Schutzrechte 4: Neue Praxis bei Wort-Bildmarken

Die europäischen Ämter des gewerblichen Rechtschutzes haben ein Netzwerk ins Leben gerufen, das sich zum Ziel gesetzt hat, zumindest innerhalb Europas eine verbesserte Harmonisierung bei der Beurteilung vom Marken- und Designschutzrechten zu erreichen. Damit einher geht eine verbesserte Rechtssicherheit für die Anmelder hinsichtlich der Eintragbarkeit von Marken.

Bei der Beurteilung der sogenannten Unterscheidungskraft, die absolute Voraussetzung für eine Eintragung einer Wort-Bildmarke in das amtliche Register ist, wurde bisher ein strenger, in starkem Maße am Wort orientierter Maßstab angelegt. Die Unterscheidungskraft ist dabei so definiert, dass die Marke geeignet ist, die Waren oder Dienstleistungen eines Inhabers der Marke von denen eines anderen zu unterscheiden. Dies ist nicht der Fall, wenn das Wort die Möglichkeit zur Unterscheidung nicht bietet, wie z. B. eine Marke „knusprig und frisch“ für Backwaren, weil die Backwaren von (fast) jedem Bäcker knusprig und frisch sind.

Ein ebensolches Hindernis für die Eintragung ist es, wenn das Wort beschreibend ist (Marke „Brot“ für Backwaren) oder ein Freihaltebedürfnis besteht, weil jeder andere Bäcker sein Brot auch mit diesem Begriff bezeichnen können muss, ohne ein fremdes Markenrecht zu verletzen. Dies ist immer auch zu bedenken, wenn eine Marke entwickelt werden soll.

Wort-Bildmarken mit grafischer Ausgestaltung

Nun bietet die Wort-Bildmarke mit grafischer Ausgestaltung einen möglichen Ausweg, um das Problem eines nicht unterscheidungskräftigen Wortes zu umgehen. Allerdings waren die Anforderungen an die grafische Ausgestaltung in letzter Zeit derart hoch, dass ein solcher Versuch beinahe aussichtslos, zumindest aber riskant war. Dieses Risiko zu vermindern, ist das große Verdienst der neuen gemeinsamen Praxis. Denn die getroffenen Regelungen geben nicht nur den Markenprüfern bei den Ämtern eine klare Orientierung an die Hand, sondern ebenso dem Markenanmelder, der bereits bei der Gestaltung des Zeichens Einfluss nehmen kann auf die Chancen einer Eintragung.

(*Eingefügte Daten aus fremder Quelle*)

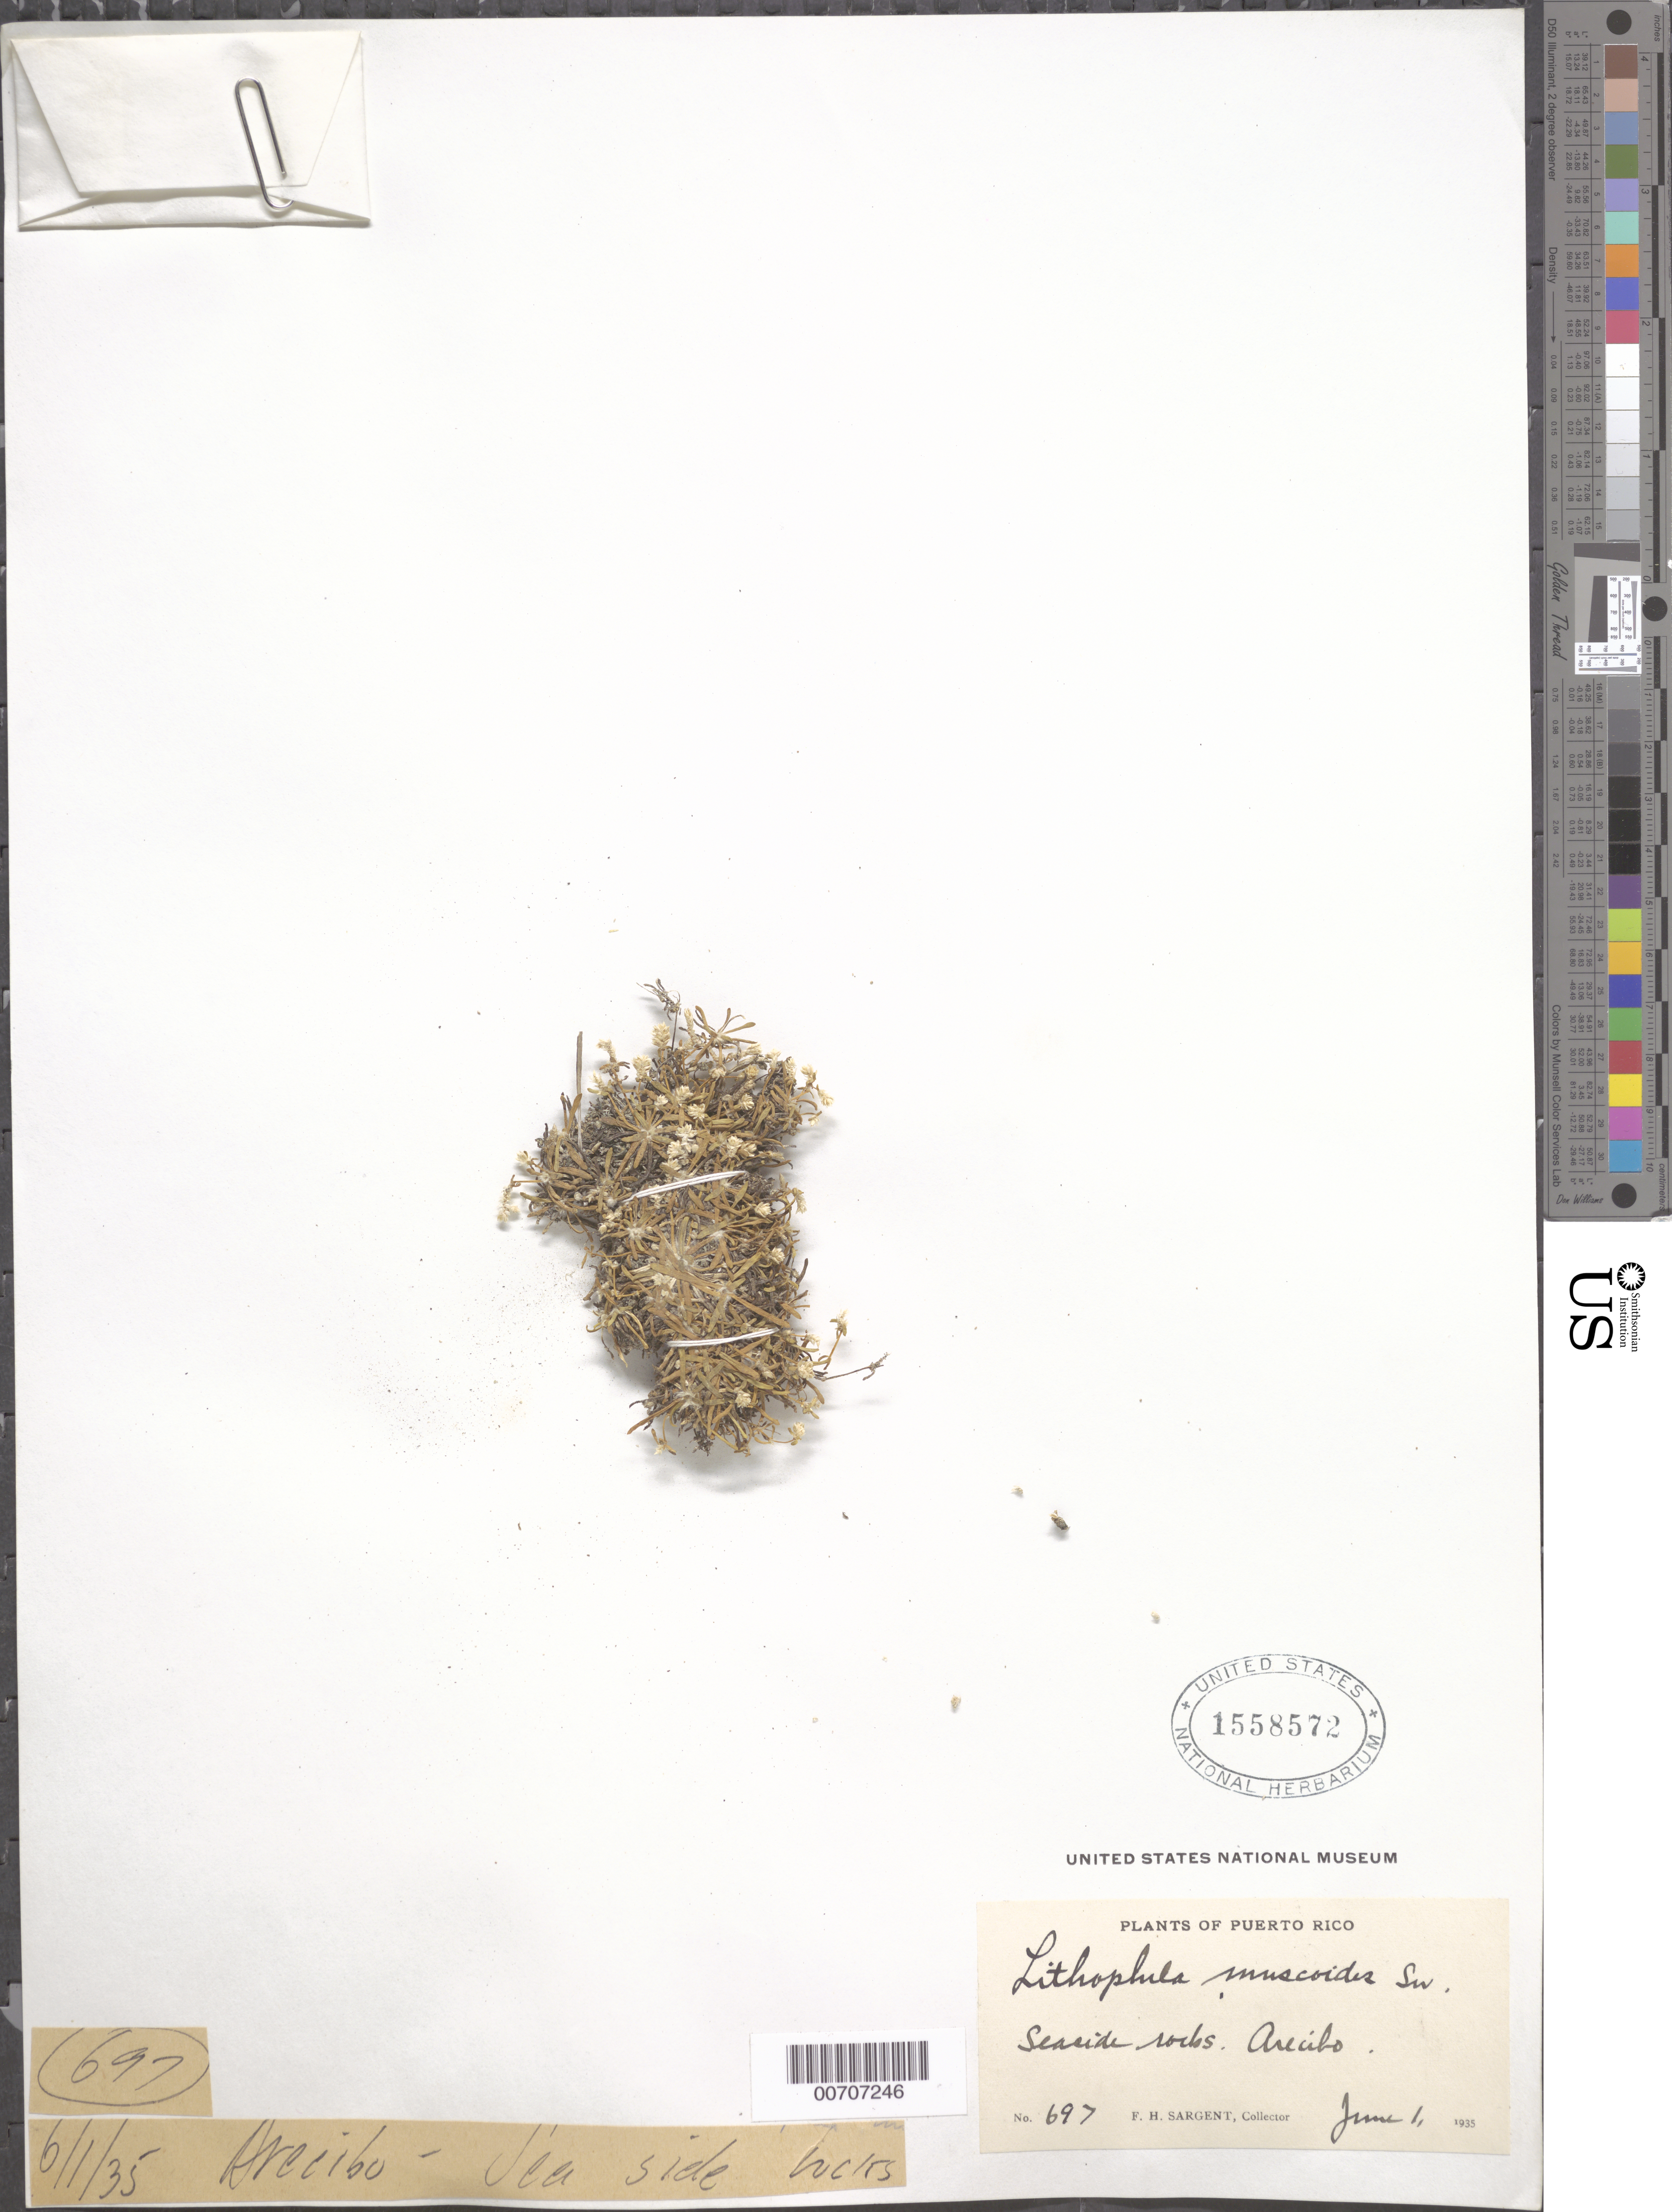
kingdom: Plantae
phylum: Tracheophyta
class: Magnoliopsida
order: Caryophyllales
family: Amaranthaceae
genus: Gomphrena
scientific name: Gomphrena muscoides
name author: (Sw.) T. Ortuño & Borsch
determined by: Strong, Mark T., (BOT), Smithsonian Institution - National Museum of Natural History (UNITED STATES)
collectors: F. H. Sargent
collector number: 697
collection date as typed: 01 Jun 1935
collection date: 1935-06-01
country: Puerto Rico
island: Greater Antilles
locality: Arecibo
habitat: Seaside rocks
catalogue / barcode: US 1558572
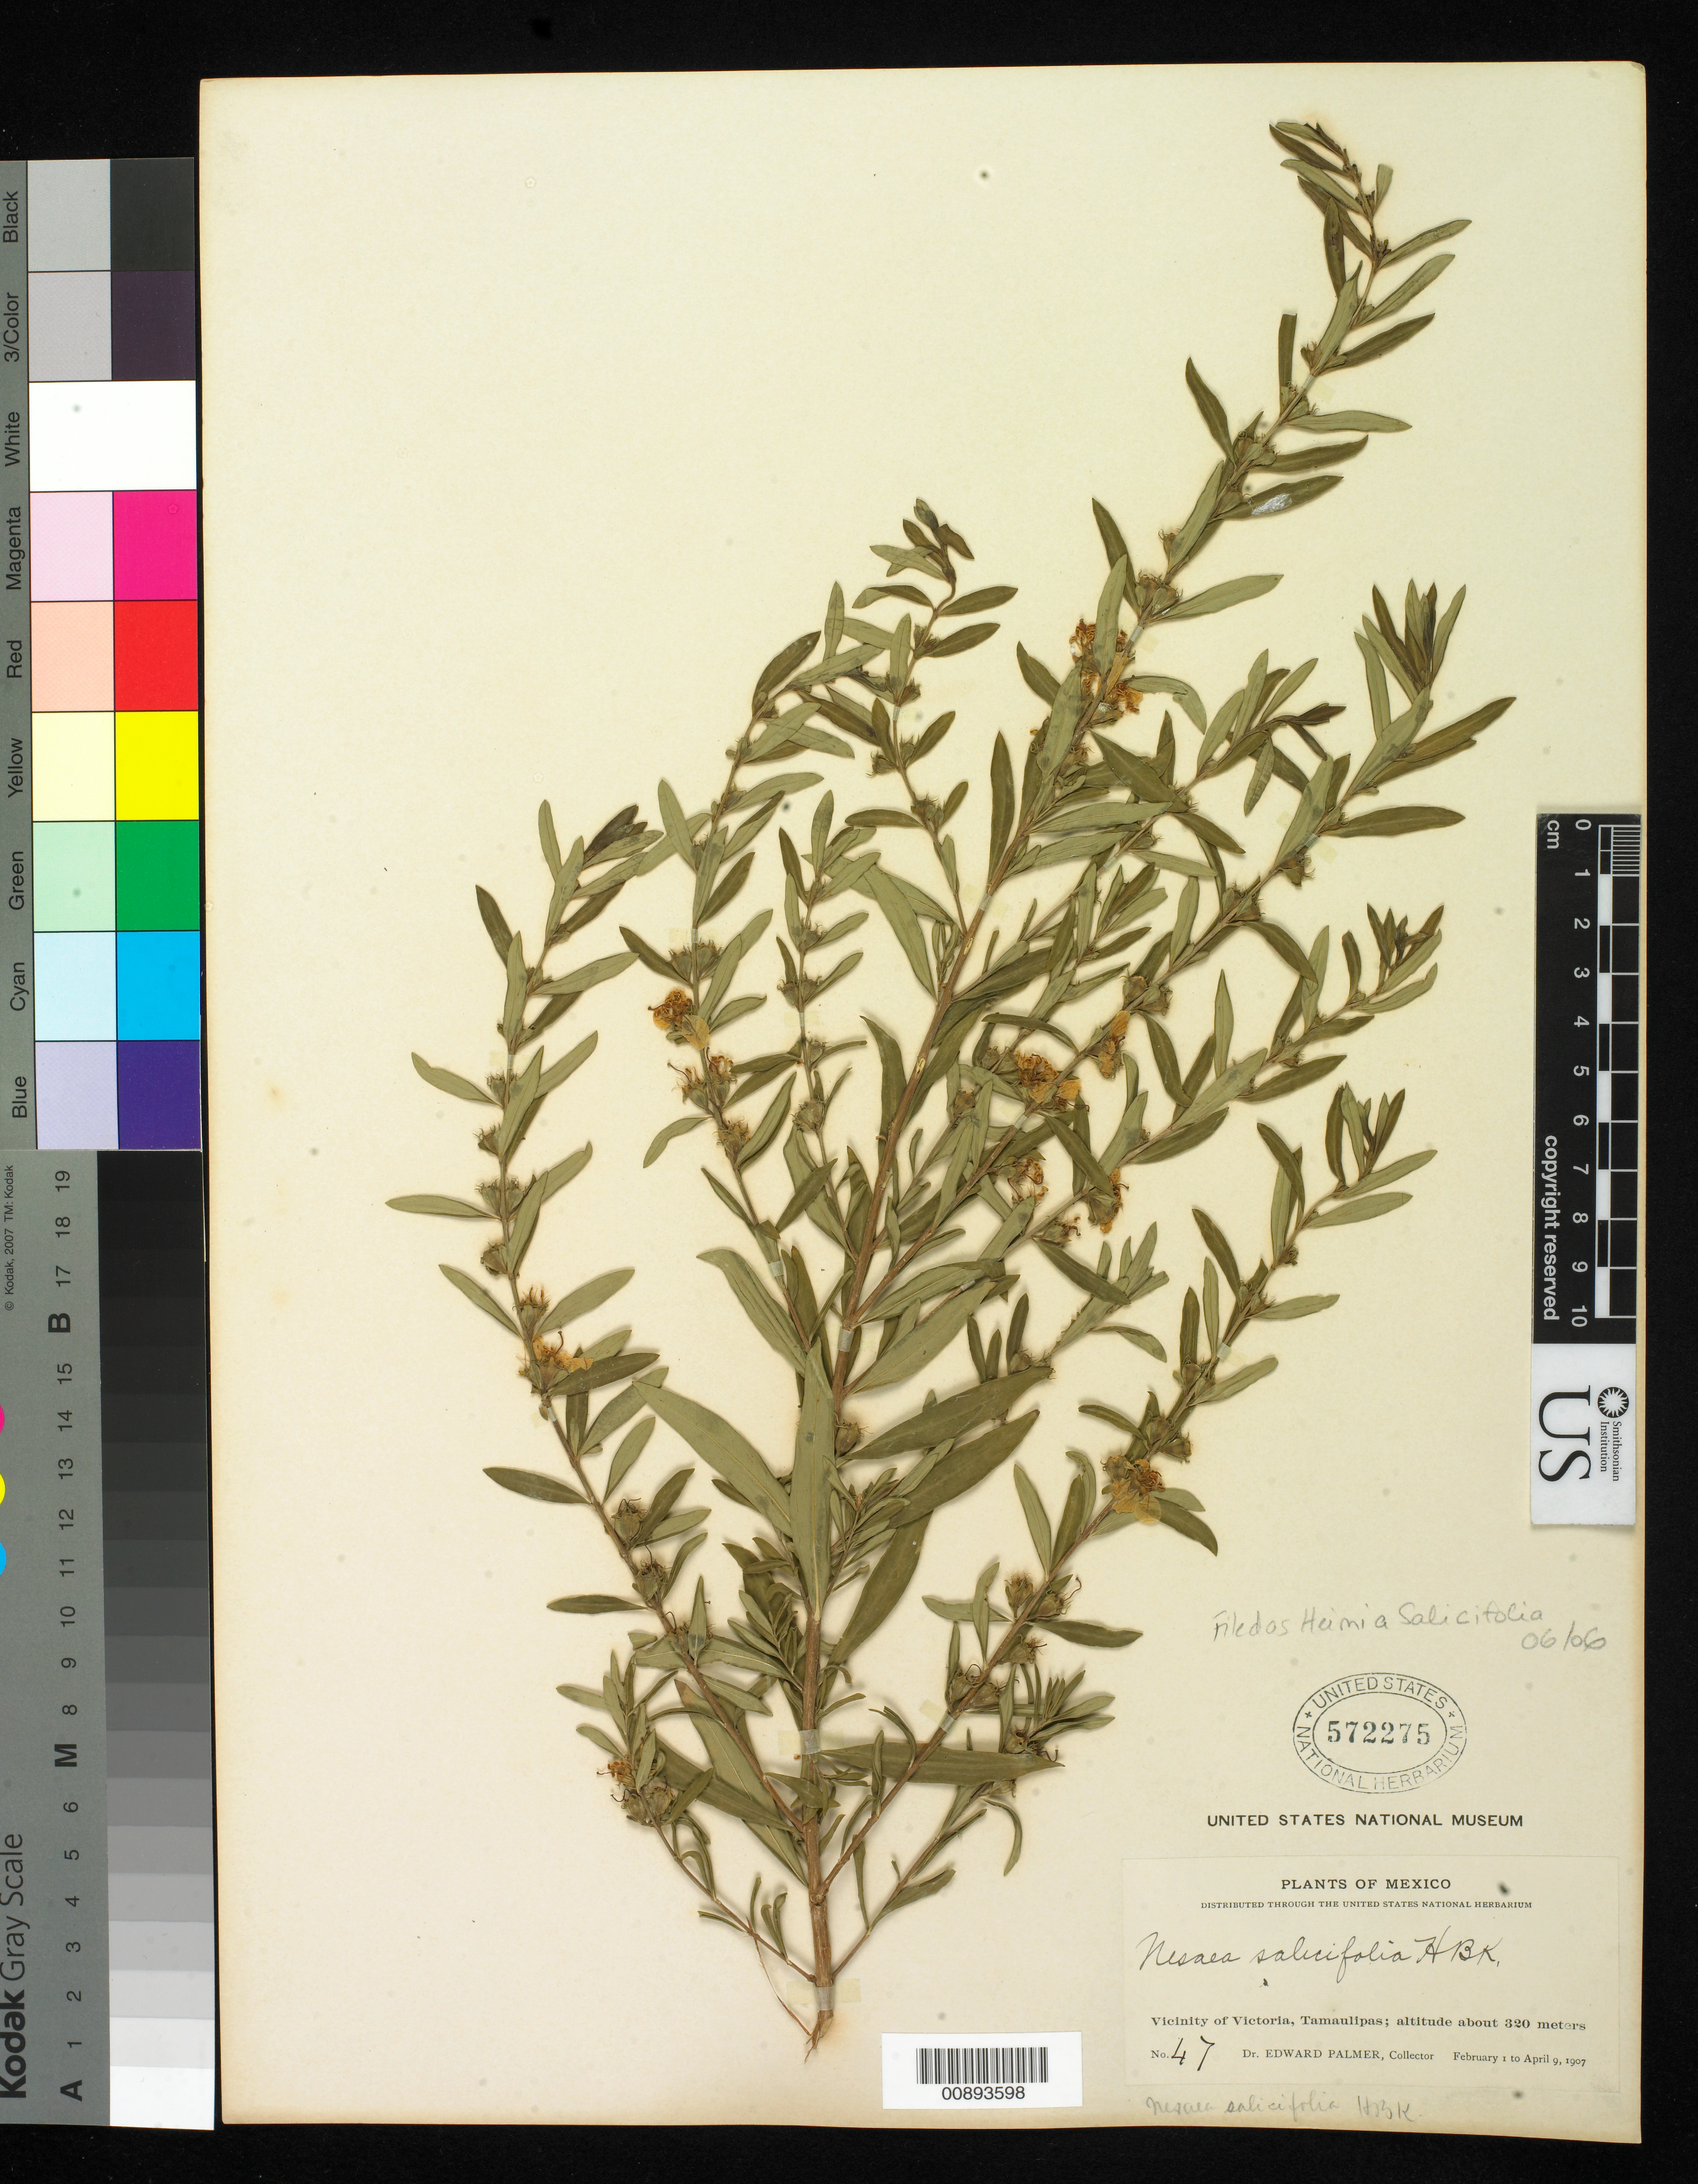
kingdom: Plantae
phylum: Tracheophyta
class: Magnoliopsida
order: Myrtales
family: Lythraceae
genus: Heimia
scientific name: Heimia salicifolia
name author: Link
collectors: E. Palmer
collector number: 47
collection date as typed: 01 Feb 1907 to 09 Apr 1907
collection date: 1907-02-01/1907-04-09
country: Mexico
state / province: Tamaulipas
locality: Vicinity of Victoria.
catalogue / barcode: US 572275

Die „Gemeinsame Mitteilung zur Gemeinsamen Praxis zur Unterscheidungskraft – Wort-/Bildmarken mit beschreibenden/ nicht unterscheidungskräftigen Wörtern“ vom 2. Oktober 2015 des Netzwerks stellt neben den ausführlichen rechtlichen Erläuterungen auch grafische Positiv- und Negativbeispiele zur Verfügung, anhand derer auch mit dem Markenrecht nur in Grundzügen vertraute Nutzer zu einer Einschätzung gelangen können. Damit ist die Mitteilung auch ein wichtiges Werkzeug für Marketing- und Werbeabteilungen, aus denen erfahrungsgemäß häufiger markenrechtliche Probleme herrühren. Wie so oft im rechtlichen Bereich, so sind auch im Markenrecht Risiko und Kosten am niedrigsten, wenn von Anfang an bestimmte Kriterien angemessene Beachtung finden.

Die in der Mitteilung behandelten Kriterien betreffen die Gestaltung und Anordnung der Wortelemente, die bereits unterscheidungskräftig werden können, wenn die grafischen Bestandteile von Schriftbild und Schriftart die Aufmerksamkeit des Verbrauchers von der beschreibenden Bedeutung abzulenken vermögen und eben dadurch einen bleibenden Eindruck der Marke hinterlassen. Bei der ungewöhnlichen Anordnung der Wortelemente kommt es darauf an, dass der Verbraucher seine Aufmerksamkeit eher darauf richtet, als unmittelbar die beschreibende Aussage zu erfassen. Bei der Kombination mit Farben tragen besondere Farbanordnungen, die ungewöhnlich und für den maßgeblichen Verbraucher einprägsam sind, zur Unterscheidungskraft der Marke insgesamt bei.

Neben der reinen Schriftgestaltung kommt ergänzenden Grafikelementen bei Wort-Bildmarken eine besondere Bedeutung zu, sofern es sich nicht nur um einfache geometrische Formen wie Punkte, Linien, Kreise, Quadrate usw. handelt oder nur Umrandungen oder Rahmen des Worts vorgesehen sind. Auch hierbei ist es wichtig, dass die Elemente durch ihre Präsentation, Gestaltung oder Kombination mit anderen Elementen zu einem Gesamteindruck führen, der unterscheidungskräftig ist.

Ein sehr wichtiger Aspekt betrifft die Proportion zwischen dem Wort und dem Bildelement. Eintragungsfähig ist dabei ein Zeichen, bei dem das Bildelement aufgrund seiner Größe und Position klar im Zeichen erkennbar ist. Hierzu ist es aber erforderlich, dass nicht das Bildelement seinerseits beschreibend ist, indem es z. B. die betreffenden Waren darstellt oder symbolisiert und diese dabei nicht ausreichend stilisiert oder sonst wesentlich von der gebräuchlichen Darstellung abweicht.